LAPLAGNE Guillaume

(Né à Evry, dates de naissance et de décès inconnues)

Sculpteur, premier directeur de l’école des Beaux-arts du Caire.

On sait très peu de choses de Laplagne sinon qu’il est l’élève de Barrias aux Beaux-Arts de Paris, puis sociétaire des Artistes français à partir de 1894, qu’il figure au Salon de ce groupement et y obtient une mention honorable en 1898. Il participe à la création de l’École des Beaux-Arts du Caire qu’il dirige de sa création en 1908 jusqu’en 1918.

Lancé par les Saint-Simoniens* au début du XIXe siècle, le projet d’une école des beaux-arts est réveillé en 1907 par le prince Youssouf Kamal qui charge Laplagne venu au Caire pour exécuter une statue du mécène, d’étudier les modalités de réalisation d’une telle institution. S’ensuit un débat sur les aptitudes des Égyptiens au travail artistique. Contre l’idée répandue d’un peuple dépourvu d’art à cause d’une incapacité génétique à toute représentation, Laplagne explique que l’interdiction (présumée) de la représentation humaine par l’islam aurait empêché l’art en général de s’épanouir, rendant donc impossible l’apprentissage des techniques (« Des aptitudes artistiques des Égyptiens d’après les résultats obtenus à l’École des Beaux-Arts », L’Égypte contemporaine, 1, 1910). Il compare la création l’École des Beaux-Arts du Caire à celle de Paris, assimilant le khédive à Louis XIV. Il justifie ainsi l’enseignement de l’art français en Égypte, comme en France où était enseigné l’art italien, arguant qu’une tradition étrangère et nouvelle peut créer une tradition nationale. Laplagne anticipe la critique à venir de l’institution d’un enseignement qui, outre son strict académisme, exclut les traditions non occidentales – notamment arabe.

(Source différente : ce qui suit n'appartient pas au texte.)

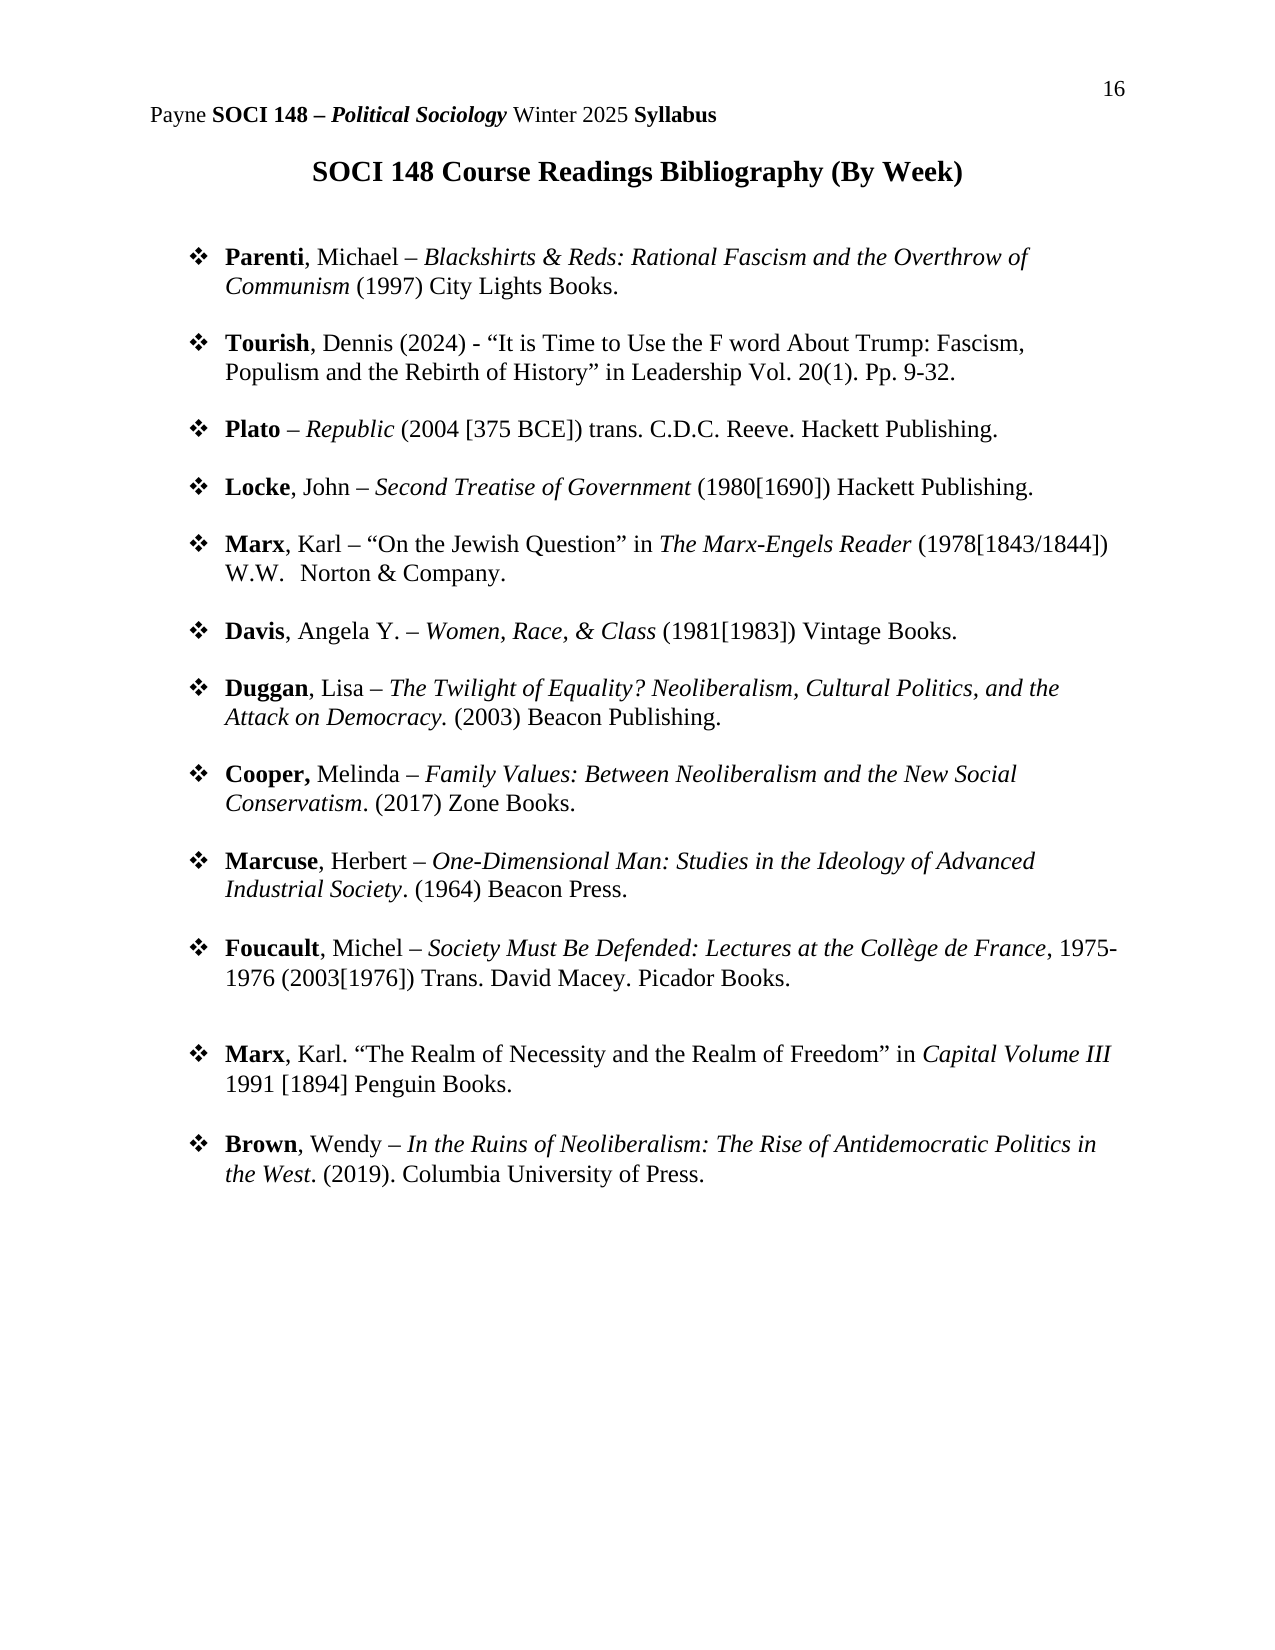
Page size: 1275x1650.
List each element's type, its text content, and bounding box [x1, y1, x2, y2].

list Tourish, Dennis (2024) - “It is Time to Use the F word About Trump: Fascism, Populism and the Rebirth of History” in Leadership Vol. 20(1). Pp. 9-32. [187, 328, 1125, 386]
list Parenti, Michael – Blackshirts & Reds: Rational Fascism and the Overthrow of Communism (1997) City Lights Books. [187, 242, 1125, 299]
list Marcuse, Herbert – One-Dimensional Man: Studies in the Ideology of Advanced Industrial Society. (1964) Beacon Press. [187, 846, 1125, 903]
list Locke, John – Second Treatise of Government (1980[1690]) Hackett Publishing. [187, 472, 1125, 501]
list Marx, Karl – “On the Jewish Question” in The Marx-Engels Reader (1978[1843/1844]) W.W. Norton & Company. [187, 529, 1125, 587]
list Plato – Republic (2004 [375 BCE]) trans. C.D.C. Reeve. Hackett Publishing. [187, 414, 1125, 443]
list Brown, Wendy – In the Ruins of Neoliberalism: The Rise of Antidemocratic Politics in the West. (2019). Columbia University of Press. [187, 1129, 1125, 1188]
text SOCI 148 Course Readings Bibliography (By Week) [150, 154, 1125, 188]
list Davis, Angela Y. – Women, Race, & Class (1981[1983]) Vintage Books. [187, 616, 1125, 644]
list Cooper, Melinda – Family Values: Between Neoliberalism and the New Social Conservatism. (2017) Zone Books. [187, 759, 1125, 817]
list Marx, Karl. “The Realm of Necessity and the Realm of Freedom” in Capital Volume III 1991 [1894] Penguin Books. [187, 1039, 1125, 1098]
list Foucault, Michel – Society Must Be Defended: Lectures at the Collège de France, 1975-1976 (2003[1976]) Trans. David Macey. Picador Books. [187, 933, 1125, 992]
list Duggan, Lisa – The Twilight of Equality? Neoliberalism, Cultural Politics, and the Attack on Democracy. (2003) Beacon Publishing. [187, 673, 1125, 731]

On reprochera à Laplagne et aux professeurs des Beaux-Arts, aujourd’hui tombés dans l’oubli, d’avoir donné à l’art égyptien naissant une empreinte réaliste (bien que vaguement impressionniste) teintée d’orientalisme.

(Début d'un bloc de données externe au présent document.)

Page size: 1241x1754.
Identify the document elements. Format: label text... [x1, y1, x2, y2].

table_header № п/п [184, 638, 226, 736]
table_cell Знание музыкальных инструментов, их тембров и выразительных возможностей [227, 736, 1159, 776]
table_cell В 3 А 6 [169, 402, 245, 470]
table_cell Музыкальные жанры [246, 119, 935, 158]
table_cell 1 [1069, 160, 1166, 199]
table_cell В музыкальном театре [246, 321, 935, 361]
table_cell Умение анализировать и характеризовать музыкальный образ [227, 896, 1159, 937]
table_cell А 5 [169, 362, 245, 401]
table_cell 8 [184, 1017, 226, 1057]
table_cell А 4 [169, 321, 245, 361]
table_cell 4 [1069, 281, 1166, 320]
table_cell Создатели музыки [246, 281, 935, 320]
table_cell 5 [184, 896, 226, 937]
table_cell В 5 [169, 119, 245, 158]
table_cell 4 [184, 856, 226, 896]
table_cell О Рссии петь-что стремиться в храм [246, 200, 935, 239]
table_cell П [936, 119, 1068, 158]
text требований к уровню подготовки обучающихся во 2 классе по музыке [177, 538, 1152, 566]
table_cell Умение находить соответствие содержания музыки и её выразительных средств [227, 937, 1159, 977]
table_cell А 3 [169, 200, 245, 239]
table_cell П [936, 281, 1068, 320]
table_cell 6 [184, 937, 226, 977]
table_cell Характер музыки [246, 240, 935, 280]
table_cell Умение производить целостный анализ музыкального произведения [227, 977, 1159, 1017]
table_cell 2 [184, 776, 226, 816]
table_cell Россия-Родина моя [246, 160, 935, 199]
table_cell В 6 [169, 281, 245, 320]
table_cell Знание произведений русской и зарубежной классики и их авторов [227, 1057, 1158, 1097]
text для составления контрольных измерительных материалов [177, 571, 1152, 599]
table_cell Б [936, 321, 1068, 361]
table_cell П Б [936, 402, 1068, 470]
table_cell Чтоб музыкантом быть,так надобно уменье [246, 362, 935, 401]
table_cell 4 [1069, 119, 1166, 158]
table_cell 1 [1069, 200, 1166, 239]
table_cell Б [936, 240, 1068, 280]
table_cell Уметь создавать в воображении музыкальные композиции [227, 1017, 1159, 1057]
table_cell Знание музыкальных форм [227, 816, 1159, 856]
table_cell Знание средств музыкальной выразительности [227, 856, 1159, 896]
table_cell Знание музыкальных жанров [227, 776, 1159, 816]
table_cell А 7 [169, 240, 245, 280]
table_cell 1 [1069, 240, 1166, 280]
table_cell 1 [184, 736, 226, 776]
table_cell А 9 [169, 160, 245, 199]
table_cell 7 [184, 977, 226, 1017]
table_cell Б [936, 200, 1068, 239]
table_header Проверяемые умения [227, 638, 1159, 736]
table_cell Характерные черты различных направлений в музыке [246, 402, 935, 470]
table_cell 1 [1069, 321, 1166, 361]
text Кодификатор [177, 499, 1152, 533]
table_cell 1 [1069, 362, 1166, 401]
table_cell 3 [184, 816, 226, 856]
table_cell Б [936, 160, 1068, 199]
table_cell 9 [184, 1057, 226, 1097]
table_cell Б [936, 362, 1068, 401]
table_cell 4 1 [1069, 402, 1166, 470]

Laplagne compte pourtant parmi ses élèves égyptiens Mahmoud Moukhtar (1891-1934), reconnu comme le premier artiste égyptien à avoir su sortir de l’académisme et de l’orientalisme pour créer un art national puisant dans l’héritage artistique du pays. Moukhtar sort diplômé de l’École en 1911 et poursuit ses études aux Beaux-Arts de Paris dans l’atelier de Bourdelle. Il reçoit la médaille d’or à l’exposition du Grand Palais pour la maquette de son chef d’œuvre Nahdat Misr (Le réveil de l’Égypte, 1919-1920, in situ 1928). Il traduit en trois dimensions les idées du nationalisme égyptien participant ainsi au débat sur la culture arabe moderne. Si Moukhtar indigénise les thèmes de l’art occidental, il reste proche d’une facture occidentale mais ses figures semblent déshumanisées comme pour mieux contourner l’interdiction des images par laquelle son maître justifiait l’incapacité des Égyptiens à créer.

Jean-Gabriel Leturcq

BÉNÉZIT E., Dictionnaire critique et documentaire des peintres sculpteurs et graveurs, 1999. NAEF S., À la recherche d’une modernité arabe, Genève, 1996.